The PR #25820 merge assumption. The assistant assumes the PR is merged because the timeline suggests it should be, but this is not verified. If the PR is not present, the NVFP4 checkpoint may not be auto-detected, and the server may fall back to the same slow MXFP4 path or fail to load entirely.
The single-bottleneck framing. The NVFP4 switch addresses the 39% MoE bottleneck, but the 38% attention bottleneck remains untouched. Even a perfect MoE fix can at most double throughput (from 23 to ~46 tok/s), still far from the 1000 tok/s target. The assistant acknowledges this implicitly but the message's decisive tone may oversell the expected improvement.## Conclusion
The message in [msg 12497] is a textbook example of a strategic pivot in ML infrastructure optimization. Faced with a throughput ceiling that no configuration lever could break, the assistant correctly identified that the bottleneck was not in how the computation was executed but in which computation path was selected. The quantization format—MXFP4 vs. NVFP4—determined whether the MoE ran on CUDA cores or tensor cores, and that single difference explained the order-of-magnitude gap between the current deployment and the hardware's demonstrated capability.
The execution is clean and decisive: kill the old server, delete the old weights, start the new download. No hesitation, no half-measures. The assistant has done the verification work (the subagent task tracing kernel routing), assessed the risks (PR merge status, download feasibility), and committed to the path forward.

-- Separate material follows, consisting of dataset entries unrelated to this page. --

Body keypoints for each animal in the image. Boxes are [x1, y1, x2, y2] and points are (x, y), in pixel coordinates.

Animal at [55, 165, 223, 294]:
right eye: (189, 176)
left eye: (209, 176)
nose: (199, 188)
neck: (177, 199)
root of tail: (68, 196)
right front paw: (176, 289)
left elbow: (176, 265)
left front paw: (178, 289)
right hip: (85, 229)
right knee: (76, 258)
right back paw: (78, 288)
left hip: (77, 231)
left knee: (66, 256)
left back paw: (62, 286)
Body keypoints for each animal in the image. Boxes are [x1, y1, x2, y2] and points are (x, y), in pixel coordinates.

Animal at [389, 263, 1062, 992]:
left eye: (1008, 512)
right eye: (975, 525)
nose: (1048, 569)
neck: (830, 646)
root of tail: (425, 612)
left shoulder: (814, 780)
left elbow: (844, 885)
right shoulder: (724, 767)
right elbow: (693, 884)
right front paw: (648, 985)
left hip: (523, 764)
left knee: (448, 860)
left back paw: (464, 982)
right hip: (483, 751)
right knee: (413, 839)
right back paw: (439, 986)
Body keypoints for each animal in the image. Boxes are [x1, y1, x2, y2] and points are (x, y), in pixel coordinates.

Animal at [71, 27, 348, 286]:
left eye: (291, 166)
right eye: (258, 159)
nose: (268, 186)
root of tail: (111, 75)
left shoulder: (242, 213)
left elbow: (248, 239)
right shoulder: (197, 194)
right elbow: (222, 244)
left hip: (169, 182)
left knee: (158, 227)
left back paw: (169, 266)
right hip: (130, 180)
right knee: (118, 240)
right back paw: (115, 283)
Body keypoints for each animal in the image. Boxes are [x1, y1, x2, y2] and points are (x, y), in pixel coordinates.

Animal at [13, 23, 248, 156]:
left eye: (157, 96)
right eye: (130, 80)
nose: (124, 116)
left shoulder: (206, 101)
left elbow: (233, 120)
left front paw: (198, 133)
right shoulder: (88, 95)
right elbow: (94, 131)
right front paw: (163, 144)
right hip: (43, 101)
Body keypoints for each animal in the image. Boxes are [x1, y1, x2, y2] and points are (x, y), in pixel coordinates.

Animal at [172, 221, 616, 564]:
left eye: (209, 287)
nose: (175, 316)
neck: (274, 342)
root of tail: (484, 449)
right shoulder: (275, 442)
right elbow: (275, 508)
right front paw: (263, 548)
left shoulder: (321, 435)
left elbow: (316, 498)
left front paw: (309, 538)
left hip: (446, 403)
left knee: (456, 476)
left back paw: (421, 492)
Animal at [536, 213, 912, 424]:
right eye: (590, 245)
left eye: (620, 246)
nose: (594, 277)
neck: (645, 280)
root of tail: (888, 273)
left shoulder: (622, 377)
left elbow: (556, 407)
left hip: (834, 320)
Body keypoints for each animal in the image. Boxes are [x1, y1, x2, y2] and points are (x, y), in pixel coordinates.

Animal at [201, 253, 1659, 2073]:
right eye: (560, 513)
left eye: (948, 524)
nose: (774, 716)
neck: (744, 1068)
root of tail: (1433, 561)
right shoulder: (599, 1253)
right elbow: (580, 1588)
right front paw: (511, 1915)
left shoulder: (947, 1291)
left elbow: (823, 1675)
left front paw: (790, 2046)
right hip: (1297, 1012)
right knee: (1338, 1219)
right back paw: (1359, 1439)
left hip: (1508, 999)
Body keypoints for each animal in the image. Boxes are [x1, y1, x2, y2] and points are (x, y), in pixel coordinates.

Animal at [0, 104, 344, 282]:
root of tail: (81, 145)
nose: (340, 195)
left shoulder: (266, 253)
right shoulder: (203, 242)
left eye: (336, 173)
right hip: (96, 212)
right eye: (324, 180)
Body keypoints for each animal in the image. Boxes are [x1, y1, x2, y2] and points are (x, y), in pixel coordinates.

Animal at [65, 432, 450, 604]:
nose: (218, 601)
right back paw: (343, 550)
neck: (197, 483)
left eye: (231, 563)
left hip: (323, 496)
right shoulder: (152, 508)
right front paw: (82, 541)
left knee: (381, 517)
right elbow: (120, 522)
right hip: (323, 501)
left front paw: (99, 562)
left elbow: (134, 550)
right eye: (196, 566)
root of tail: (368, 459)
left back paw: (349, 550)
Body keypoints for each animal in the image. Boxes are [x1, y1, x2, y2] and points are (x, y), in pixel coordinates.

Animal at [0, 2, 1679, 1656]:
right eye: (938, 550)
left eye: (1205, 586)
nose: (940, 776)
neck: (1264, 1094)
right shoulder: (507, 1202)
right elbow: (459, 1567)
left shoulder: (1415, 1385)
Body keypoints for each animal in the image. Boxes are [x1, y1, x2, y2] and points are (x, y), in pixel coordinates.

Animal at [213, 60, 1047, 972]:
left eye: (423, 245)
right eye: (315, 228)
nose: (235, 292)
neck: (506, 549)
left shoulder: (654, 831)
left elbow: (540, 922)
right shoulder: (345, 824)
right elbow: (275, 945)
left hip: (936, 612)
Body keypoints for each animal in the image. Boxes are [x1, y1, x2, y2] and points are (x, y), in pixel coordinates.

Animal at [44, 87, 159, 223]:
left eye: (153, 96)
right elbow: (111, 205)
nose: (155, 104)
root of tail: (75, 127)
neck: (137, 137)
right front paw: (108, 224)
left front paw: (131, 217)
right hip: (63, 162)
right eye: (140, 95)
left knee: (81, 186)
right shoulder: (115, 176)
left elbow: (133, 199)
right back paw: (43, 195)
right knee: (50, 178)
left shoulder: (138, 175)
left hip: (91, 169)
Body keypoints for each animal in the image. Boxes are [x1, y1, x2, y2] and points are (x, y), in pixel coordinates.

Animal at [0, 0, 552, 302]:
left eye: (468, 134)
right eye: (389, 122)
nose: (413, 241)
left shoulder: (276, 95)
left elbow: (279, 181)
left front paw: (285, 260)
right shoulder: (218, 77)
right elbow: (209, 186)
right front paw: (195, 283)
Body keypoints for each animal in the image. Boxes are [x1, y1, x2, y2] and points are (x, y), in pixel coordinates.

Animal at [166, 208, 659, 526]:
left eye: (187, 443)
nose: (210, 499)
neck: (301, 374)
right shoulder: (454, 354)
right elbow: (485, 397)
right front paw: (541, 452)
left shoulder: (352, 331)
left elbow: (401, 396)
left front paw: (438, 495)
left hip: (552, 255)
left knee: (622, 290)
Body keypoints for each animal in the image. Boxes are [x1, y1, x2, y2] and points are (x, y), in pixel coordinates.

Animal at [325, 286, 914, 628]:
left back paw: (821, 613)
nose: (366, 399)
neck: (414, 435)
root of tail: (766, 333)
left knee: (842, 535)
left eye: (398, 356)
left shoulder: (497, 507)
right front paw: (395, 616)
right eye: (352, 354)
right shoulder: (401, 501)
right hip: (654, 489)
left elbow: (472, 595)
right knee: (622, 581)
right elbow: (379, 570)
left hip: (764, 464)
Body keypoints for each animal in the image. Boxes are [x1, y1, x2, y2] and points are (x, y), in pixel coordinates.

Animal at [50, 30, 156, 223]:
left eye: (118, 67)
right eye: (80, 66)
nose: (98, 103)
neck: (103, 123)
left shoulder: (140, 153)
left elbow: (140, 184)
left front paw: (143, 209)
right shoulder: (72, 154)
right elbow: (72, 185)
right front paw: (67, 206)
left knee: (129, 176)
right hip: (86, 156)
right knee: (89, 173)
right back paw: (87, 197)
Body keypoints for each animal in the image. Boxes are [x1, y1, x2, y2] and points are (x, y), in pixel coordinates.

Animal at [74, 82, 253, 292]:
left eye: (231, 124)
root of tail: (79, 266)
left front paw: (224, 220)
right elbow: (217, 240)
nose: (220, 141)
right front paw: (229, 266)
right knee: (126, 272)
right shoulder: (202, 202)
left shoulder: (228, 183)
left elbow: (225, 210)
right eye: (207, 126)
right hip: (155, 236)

But the message also reveals the limits of configuration-driven optimization. Even if the NVFP4 switch doubles throughput to ~46 tok/s, the attention bottleneck remains, and the 1000 tok/s target requires a multi-week custom kernel effort akin to the earlier K2.6 work. The pivot is necessary but not sufficient—it's the highest-leverage move available without writing new CUDA kernels, but it's not the final answer.
In the broader context of segment 67, this message marks the transition from diagnosis to action. The profiling, the analysis, the subagent verification—all of that was preparation for this single bash command. The download that starts in this message will determine whether the NVFP4 hypothesis is correct, and whether the deployment can escape the sm_120 fallback kernel trap that has plagued it from the start.